Transcribed page text =>
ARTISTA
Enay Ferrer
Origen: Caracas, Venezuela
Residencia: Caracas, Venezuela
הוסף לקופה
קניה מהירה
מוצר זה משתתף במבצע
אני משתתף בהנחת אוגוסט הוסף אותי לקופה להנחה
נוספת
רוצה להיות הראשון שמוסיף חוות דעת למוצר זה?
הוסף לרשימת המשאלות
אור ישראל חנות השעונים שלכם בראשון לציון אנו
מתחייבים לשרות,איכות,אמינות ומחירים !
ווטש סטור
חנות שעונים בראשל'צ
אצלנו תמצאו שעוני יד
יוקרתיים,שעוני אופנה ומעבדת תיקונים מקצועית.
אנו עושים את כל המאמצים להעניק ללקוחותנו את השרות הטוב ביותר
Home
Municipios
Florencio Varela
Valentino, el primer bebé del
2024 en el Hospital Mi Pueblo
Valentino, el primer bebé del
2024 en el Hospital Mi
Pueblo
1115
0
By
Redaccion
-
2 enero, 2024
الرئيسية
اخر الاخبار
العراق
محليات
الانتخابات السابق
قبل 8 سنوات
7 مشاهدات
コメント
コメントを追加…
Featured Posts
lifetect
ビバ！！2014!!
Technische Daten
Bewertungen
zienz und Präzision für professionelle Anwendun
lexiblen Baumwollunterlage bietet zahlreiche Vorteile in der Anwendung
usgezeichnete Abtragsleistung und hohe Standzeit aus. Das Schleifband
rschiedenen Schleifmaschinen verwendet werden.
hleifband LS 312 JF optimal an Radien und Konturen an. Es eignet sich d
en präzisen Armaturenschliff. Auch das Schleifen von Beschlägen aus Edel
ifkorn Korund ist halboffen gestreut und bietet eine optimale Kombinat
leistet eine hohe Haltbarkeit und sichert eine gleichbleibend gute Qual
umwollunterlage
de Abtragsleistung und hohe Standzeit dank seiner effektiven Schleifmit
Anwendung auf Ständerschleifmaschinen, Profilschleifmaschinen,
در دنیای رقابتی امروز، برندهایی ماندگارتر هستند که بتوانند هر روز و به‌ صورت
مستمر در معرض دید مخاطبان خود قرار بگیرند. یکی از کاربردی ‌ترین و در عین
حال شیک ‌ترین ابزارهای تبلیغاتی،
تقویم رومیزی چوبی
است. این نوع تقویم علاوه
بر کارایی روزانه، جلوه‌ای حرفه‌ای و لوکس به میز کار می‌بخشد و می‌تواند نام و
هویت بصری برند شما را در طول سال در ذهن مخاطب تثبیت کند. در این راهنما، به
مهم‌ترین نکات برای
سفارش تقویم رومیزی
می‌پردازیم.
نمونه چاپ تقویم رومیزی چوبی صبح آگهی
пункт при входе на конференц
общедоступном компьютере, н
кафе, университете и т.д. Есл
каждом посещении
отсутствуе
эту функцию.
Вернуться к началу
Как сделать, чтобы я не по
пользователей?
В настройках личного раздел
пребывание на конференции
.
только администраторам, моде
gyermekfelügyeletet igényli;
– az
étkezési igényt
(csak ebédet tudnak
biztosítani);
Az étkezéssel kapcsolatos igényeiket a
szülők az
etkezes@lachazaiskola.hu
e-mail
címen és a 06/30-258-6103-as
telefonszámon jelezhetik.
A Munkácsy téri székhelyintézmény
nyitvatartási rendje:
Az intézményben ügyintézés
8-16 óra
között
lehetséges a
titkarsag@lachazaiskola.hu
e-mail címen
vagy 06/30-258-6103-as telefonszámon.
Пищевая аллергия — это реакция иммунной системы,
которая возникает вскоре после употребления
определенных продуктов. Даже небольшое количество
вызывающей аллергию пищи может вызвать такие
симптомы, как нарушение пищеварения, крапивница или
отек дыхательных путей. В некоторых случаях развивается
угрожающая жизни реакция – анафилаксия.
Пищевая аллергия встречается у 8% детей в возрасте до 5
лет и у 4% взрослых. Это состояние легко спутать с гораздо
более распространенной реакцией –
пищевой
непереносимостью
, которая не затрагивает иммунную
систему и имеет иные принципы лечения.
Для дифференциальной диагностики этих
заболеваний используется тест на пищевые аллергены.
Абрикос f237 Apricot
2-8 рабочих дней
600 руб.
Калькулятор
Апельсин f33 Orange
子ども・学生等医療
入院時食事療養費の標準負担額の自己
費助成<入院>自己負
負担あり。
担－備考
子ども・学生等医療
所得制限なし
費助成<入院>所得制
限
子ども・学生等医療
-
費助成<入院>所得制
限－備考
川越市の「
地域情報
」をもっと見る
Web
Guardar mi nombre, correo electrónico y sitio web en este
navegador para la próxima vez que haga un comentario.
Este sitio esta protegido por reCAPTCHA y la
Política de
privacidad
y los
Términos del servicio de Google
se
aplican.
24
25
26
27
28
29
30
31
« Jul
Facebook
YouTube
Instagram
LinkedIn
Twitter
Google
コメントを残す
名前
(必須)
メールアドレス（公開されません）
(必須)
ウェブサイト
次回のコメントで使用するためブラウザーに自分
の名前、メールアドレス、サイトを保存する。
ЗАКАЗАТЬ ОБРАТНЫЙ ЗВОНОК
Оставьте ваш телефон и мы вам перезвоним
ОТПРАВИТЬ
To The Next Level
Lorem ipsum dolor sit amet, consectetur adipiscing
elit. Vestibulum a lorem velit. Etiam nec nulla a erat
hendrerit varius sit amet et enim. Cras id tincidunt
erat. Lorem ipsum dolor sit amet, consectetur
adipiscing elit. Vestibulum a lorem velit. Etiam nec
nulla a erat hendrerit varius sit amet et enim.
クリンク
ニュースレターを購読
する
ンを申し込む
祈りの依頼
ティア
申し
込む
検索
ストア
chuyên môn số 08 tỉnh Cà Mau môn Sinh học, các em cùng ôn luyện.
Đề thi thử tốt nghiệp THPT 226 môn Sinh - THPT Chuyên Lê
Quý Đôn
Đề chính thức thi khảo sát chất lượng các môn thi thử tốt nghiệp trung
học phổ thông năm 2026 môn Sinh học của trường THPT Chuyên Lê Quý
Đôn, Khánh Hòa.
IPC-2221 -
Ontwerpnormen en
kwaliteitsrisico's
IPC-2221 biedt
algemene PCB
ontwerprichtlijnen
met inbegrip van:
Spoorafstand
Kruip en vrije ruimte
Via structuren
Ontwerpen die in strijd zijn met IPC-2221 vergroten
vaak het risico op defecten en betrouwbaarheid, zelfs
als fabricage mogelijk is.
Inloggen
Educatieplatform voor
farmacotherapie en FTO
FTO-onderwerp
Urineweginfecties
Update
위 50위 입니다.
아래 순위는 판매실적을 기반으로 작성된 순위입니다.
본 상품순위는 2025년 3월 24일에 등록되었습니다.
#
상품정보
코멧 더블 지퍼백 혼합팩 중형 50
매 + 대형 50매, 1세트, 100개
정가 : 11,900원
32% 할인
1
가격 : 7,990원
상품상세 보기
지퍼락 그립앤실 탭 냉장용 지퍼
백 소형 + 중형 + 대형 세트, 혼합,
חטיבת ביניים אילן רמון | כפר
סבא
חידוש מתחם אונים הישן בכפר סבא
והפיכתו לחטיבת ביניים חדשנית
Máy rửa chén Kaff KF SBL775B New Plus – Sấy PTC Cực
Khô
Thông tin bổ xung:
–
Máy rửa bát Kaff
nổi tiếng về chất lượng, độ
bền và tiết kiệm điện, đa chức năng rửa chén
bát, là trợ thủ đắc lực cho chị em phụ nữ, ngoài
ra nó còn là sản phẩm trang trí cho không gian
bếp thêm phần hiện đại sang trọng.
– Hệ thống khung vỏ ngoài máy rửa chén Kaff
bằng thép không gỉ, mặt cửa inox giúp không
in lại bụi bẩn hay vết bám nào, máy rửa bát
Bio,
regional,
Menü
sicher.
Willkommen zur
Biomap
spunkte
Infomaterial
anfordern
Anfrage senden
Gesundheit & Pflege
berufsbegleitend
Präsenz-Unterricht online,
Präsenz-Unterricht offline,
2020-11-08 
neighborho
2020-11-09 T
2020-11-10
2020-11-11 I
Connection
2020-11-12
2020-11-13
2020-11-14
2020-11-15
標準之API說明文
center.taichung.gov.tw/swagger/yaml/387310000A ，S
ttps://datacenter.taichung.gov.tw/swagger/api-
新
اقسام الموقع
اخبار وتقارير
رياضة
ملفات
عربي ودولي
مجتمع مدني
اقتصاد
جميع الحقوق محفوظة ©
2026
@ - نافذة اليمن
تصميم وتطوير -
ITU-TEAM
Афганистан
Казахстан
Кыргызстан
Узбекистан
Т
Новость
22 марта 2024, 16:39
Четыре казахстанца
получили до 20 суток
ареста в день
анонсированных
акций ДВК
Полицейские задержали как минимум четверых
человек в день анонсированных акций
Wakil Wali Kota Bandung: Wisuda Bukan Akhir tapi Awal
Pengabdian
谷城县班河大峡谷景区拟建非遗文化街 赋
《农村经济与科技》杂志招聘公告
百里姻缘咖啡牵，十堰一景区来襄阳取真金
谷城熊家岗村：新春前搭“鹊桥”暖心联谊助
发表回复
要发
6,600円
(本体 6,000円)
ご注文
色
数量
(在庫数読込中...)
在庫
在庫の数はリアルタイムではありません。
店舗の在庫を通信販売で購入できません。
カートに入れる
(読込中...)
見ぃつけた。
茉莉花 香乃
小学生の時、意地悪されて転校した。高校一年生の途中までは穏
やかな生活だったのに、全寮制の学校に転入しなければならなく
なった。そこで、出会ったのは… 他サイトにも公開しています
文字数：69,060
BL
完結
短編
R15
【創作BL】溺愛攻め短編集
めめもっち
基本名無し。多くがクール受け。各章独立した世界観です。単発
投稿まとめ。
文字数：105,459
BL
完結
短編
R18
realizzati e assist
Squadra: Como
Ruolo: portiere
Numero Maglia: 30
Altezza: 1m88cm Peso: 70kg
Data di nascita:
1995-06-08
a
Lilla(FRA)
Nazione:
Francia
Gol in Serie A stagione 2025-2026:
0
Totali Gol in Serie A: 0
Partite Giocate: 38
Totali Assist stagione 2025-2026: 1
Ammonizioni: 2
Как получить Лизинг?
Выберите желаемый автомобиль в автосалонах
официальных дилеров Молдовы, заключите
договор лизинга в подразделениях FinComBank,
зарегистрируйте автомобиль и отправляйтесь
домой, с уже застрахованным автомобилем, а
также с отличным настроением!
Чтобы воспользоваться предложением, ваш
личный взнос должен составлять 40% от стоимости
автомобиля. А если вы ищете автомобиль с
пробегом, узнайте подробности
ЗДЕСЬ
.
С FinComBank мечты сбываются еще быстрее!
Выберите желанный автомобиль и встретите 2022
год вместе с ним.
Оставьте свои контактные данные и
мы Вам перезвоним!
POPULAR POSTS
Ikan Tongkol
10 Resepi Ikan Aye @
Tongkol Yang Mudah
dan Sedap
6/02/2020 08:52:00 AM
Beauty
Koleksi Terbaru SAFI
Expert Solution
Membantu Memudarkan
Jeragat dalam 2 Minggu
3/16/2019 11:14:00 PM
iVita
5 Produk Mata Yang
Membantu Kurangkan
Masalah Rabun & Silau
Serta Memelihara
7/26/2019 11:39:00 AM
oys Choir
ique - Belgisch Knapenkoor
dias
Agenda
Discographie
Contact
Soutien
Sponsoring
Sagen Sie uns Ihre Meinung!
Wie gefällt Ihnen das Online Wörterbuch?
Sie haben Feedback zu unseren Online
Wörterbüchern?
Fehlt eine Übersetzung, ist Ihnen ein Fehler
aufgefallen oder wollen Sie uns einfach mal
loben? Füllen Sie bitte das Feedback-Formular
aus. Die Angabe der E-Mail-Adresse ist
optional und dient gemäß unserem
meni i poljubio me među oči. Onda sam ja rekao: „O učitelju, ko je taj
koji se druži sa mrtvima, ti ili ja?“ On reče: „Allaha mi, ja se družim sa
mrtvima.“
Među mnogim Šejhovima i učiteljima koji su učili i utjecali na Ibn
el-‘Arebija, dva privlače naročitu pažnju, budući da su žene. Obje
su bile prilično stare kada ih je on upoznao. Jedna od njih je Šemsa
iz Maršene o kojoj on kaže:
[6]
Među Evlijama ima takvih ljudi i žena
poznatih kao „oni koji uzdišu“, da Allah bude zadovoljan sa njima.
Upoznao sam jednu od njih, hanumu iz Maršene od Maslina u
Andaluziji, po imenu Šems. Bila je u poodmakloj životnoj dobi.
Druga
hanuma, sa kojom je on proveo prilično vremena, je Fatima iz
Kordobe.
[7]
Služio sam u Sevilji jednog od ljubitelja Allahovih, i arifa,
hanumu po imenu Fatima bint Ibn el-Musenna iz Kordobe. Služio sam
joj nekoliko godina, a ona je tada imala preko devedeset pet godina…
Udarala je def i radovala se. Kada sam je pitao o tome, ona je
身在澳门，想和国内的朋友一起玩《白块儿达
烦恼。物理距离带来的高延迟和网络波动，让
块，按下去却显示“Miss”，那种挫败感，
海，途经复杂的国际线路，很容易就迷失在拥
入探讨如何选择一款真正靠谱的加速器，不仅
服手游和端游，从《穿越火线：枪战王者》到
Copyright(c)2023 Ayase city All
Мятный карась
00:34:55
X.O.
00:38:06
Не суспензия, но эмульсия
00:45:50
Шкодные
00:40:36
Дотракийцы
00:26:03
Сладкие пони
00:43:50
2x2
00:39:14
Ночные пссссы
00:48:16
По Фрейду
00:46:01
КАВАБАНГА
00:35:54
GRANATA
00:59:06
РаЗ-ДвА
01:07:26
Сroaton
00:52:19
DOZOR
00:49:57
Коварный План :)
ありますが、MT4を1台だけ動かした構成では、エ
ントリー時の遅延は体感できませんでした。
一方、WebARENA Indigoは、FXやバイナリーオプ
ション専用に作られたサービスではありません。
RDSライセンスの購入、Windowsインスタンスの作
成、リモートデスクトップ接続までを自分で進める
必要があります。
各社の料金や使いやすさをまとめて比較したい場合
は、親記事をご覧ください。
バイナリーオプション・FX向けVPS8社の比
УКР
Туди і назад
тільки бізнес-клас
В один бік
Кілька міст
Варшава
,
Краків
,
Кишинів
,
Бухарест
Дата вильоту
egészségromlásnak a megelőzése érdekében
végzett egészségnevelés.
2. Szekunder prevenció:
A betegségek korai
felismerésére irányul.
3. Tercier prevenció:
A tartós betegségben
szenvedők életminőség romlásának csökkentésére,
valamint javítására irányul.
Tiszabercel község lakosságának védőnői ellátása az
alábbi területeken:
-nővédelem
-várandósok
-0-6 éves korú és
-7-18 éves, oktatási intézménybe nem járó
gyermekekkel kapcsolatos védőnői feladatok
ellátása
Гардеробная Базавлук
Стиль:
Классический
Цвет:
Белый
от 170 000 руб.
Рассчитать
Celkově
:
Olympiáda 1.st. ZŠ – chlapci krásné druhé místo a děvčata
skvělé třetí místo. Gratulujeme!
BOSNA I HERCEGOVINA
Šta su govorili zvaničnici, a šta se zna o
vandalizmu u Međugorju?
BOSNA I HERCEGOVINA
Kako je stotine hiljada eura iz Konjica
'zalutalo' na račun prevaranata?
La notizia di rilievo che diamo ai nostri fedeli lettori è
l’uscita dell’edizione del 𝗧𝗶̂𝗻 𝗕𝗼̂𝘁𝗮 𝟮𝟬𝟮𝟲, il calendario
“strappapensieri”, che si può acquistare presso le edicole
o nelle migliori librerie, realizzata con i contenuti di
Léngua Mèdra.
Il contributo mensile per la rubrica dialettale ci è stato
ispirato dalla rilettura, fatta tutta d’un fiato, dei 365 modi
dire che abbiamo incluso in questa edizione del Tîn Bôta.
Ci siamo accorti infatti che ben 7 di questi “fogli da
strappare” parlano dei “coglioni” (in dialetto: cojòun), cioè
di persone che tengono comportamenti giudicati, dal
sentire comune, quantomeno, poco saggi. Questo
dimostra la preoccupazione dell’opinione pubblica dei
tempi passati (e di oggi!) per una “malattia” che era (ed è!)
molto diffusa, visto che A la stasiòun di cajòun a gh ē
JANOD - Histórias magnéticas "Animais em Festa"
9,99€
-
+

What this task involves => Starting at the beginning of the records and ending with the line that contains "הוסף לרשימת המשאלות", rewrite those lines as a numbered list, skipping any blank lines.

Answer section =>
1. ARTISTA
2. Enay Ferrer
3. Origen: Caracas, Venezuela
4. Residencia: Caracas, Venezuela
5. הוסף לקופה
6. קניה מהירה
7. מוצר זה משתתף במבצע
8. אני משתתף בהנחת אוגוסט הוסף אותי לקופה להנחה
9. נוספת
10. רוצה להיות הראשון שמוסיף חוות דעת למוצר זה?
11. הוסף לרשימת המשאלות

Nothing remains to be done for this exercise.